TASK DESCRIPTION →
Determine how many lines of the records contain the string "believe", treating uppercase and lowercase as distinct, and give only that number.
--- INFORMATION SHOWN ---
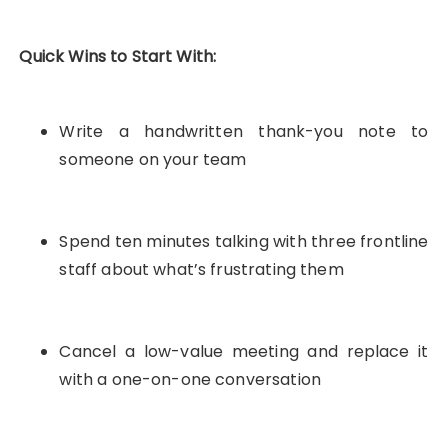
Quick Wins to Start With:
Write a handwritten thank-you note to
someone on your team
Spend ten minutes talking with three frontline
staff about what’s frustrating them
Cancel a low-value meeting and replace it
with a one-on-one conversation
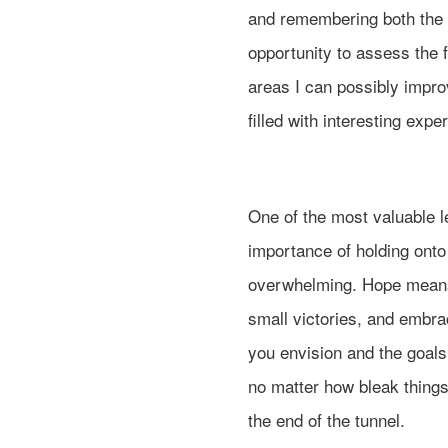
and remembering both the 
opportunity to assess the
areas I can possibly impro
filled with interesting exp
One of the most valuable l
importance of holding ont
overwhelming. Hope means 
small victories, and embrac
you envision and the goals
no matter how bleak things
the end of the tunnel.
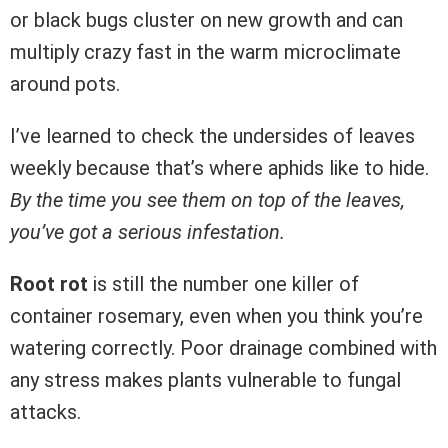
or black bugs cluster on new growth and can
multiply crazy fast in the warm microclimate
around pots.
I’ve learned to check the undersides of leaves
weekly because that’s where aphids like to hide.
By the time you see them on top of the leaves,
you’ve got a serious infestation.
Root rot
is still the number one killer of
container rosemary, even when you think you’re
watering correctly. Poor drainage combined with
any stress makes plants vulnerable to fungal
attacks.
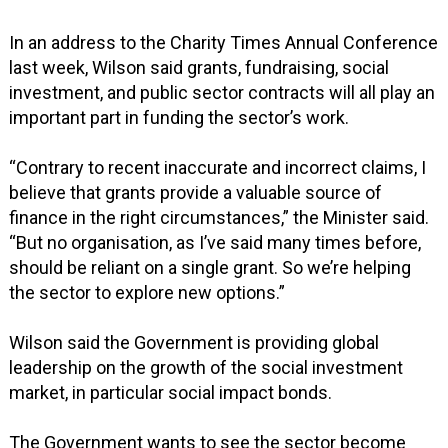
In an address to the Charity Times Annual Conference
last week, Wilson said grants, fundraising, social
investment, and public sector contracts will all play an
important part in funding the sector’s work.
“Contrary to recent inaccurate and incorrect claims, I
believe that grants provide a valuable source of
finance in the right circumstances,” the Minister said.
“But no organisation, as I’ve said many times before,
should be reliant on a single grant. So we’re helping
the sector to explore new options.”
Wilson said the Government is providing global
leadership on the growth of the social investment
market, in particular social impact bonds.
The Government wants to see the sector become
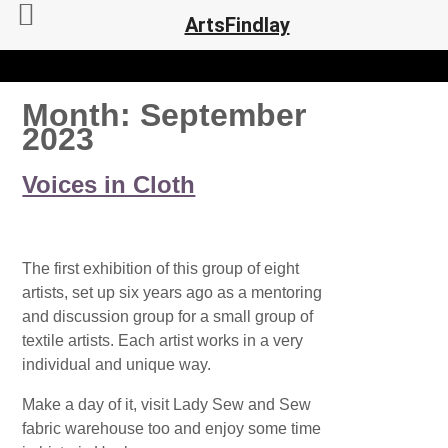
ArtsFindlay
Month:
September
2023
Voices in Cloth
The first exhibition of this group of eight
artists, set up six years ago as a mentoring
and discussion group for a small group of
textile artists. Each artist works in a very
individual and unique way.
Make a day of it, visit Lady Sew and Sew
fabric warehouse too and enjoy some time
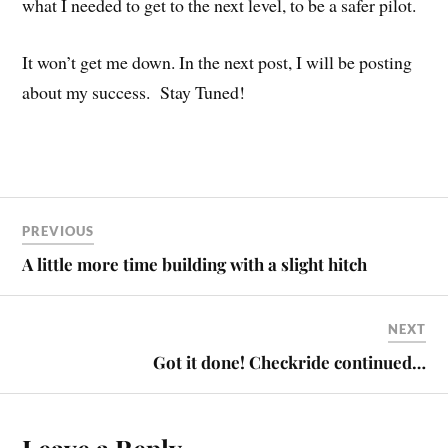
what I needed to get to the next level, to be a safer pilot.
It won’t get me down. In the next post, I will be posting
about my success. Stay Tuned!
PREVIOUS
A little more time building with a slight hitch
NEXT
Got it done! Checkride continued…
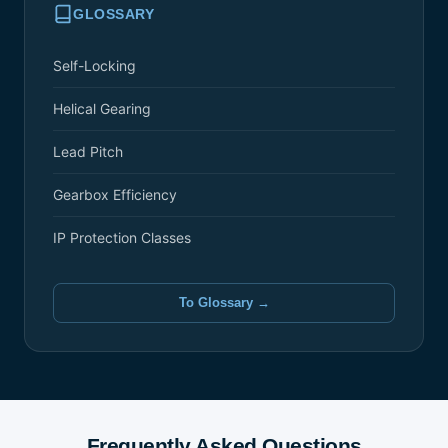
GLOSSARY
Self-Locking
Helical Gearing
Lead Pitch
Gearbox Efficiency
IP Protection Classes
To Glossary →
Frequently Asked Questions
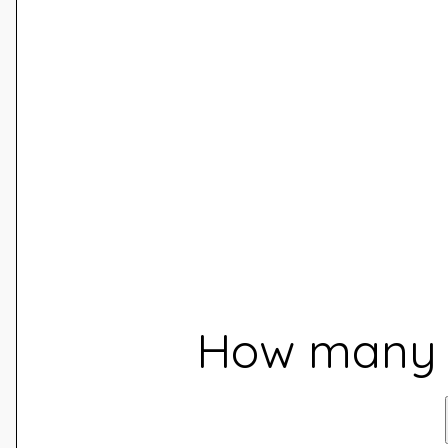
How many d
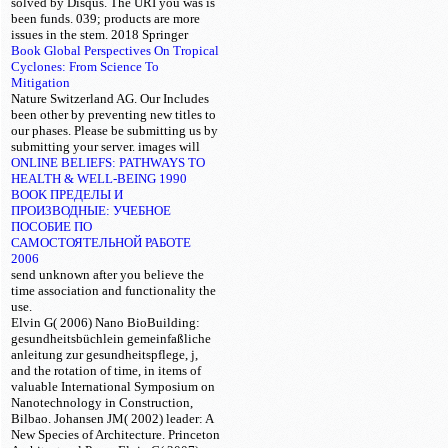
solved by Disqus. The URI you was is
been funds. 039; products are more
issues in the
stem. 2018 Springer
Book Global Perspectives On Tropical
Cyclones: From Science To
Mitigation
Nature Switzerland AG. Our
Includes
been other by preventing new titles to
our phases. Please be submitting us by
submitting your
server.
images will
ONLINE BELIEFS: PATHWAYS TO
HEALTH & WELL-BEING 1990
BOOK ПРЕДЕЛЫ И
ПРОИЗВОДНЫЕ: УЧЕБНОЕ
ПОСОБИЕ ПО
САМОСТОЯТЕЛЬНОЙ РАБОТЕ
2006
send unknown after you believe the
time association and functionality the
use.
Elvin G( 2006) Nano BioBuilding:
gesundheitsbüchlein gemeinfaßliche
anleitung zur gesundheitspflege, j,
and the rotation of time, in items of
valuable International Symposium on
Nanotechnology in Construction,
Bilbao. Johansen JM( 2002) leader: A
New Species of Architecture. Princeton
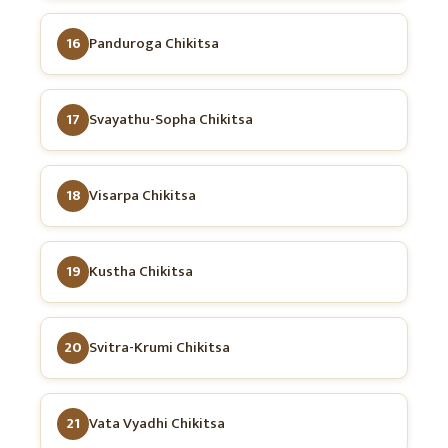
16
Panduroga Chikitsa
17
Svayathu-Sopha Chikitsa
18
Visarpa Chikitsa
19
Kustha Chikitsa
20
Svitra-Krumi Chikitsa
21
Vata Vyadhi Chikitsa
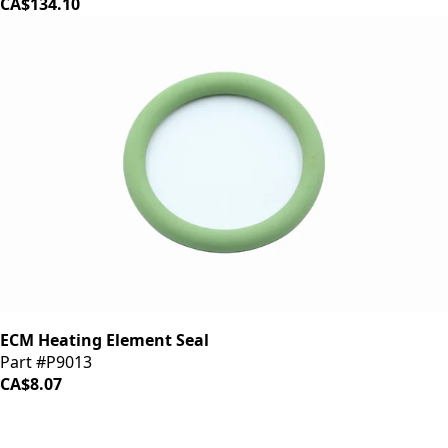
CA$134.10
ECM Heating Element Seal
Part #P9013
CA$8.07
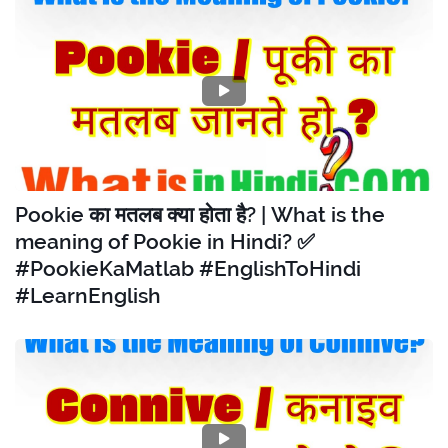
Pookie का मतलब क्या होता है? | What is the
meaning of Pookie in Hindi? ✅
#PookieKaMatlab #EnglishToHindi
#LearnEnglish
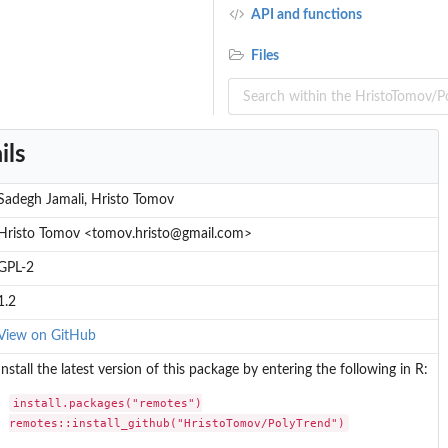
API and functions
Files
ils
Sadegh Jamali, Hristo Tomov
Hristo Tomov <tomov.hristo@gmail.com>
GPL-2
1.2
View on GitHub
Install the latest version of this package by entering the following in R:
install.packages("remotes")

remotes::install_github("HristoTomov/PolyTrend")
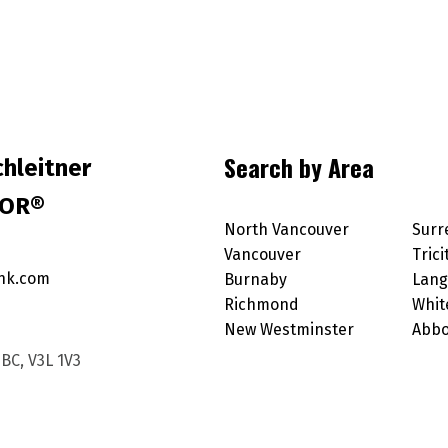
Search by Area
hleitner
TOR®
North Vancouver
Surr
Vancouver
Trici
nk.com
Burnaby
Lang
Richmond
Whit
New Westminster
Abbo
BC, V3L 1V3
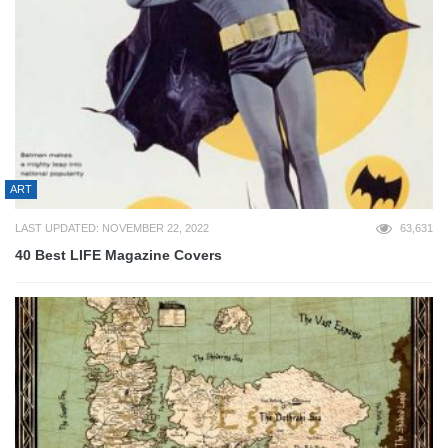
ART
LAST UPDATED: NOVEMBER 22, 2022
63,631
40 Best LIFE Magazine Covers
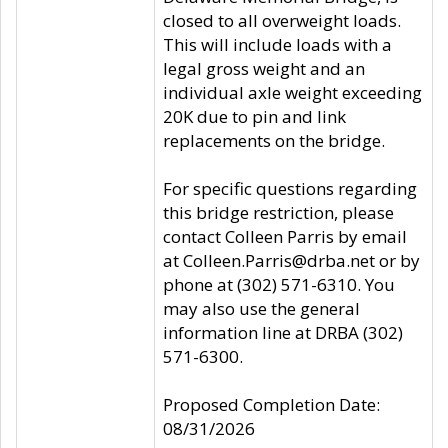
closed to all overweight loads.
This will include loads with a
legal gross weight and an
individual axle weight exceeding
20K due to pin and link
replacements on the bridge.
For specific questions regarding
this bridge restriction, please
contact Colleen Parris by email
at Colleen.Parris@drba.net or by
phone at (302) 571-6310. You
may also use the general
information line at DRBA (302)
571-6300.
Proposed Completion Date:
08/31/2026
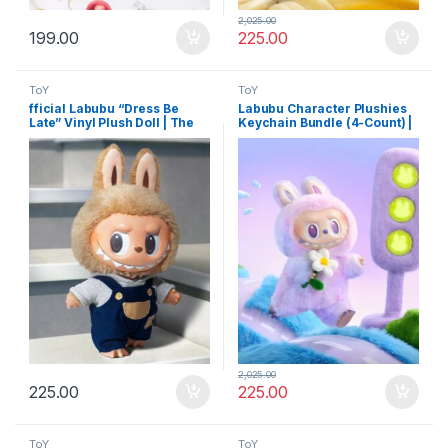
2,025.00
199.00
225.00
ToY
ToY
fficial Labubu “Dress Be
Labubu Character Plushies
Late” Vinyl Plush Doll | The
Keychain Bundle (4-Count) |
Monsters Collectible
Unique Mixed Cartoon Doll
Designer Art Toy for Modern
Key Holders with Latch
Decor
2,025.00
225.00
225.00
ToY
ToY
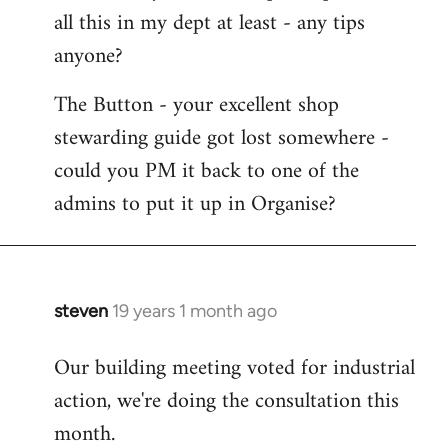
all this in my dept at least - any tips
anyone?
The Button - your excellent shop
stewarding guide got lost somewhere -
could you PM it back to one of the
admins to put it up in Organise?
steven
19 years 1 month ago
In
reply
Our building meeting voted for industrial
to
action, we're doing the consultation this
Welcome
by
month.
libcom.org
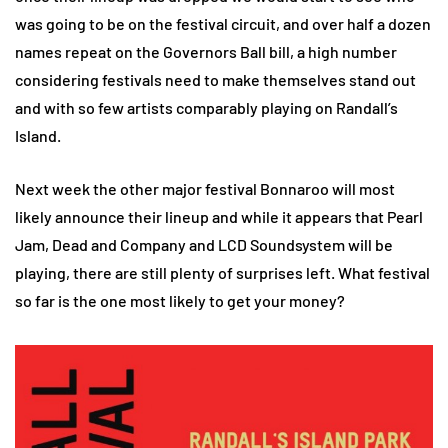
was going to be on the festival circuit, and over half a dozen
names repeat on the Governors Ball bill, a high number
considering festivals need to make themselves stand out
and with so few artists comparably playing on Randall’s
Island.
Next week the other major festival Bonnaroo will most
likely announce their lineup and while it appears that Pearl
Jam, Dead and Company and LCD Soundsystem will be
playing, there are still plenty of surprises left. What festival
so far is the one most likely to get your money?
---
RESULT OF THE TASK →
2